* _THE TASK_: Determine how many lines in the listing below contain "kasus", then give only that number.

* _SOURCE RECORDS_:
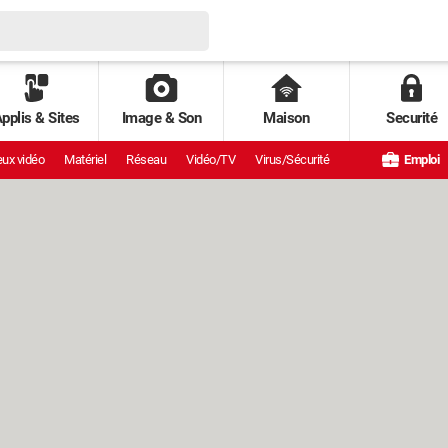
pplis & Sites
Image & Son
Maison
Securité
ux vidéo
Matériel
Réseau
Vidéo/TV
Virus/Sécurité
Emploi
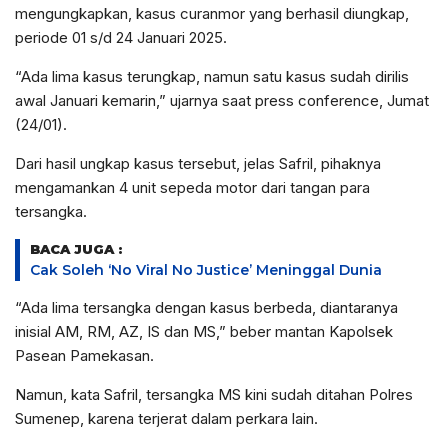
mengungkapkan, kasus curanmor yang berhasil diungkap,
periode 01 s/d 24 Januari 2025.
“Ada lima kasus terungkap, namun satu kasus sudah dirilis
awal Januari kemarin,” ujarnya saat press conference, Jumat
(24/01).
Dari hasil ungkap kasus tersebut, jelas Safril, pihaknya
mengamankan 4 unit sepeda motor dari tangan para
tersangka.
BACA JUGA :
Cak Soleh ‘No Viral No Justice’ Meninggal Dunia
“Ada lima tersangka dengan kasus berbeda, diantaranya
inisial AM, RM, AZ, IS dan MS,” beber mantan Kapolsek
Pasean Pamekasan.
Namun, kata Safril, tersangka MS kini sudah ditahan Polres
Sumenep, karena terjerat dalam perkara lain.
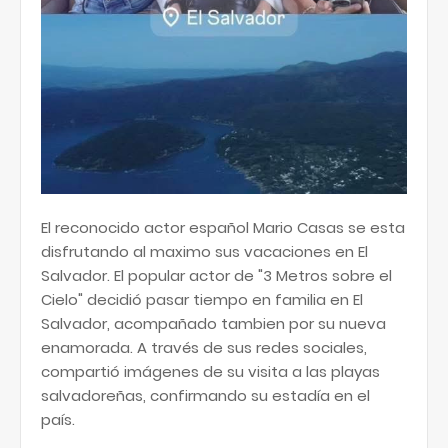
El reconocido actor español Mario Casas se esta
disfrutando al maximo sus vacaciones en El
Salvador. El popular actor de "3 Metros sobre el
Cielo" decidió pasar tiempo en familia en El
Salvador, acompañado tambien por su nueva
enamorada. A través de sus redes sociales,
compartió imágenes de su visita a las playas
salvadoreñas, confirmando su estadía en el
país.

* _EXERCISE RESULT_: 4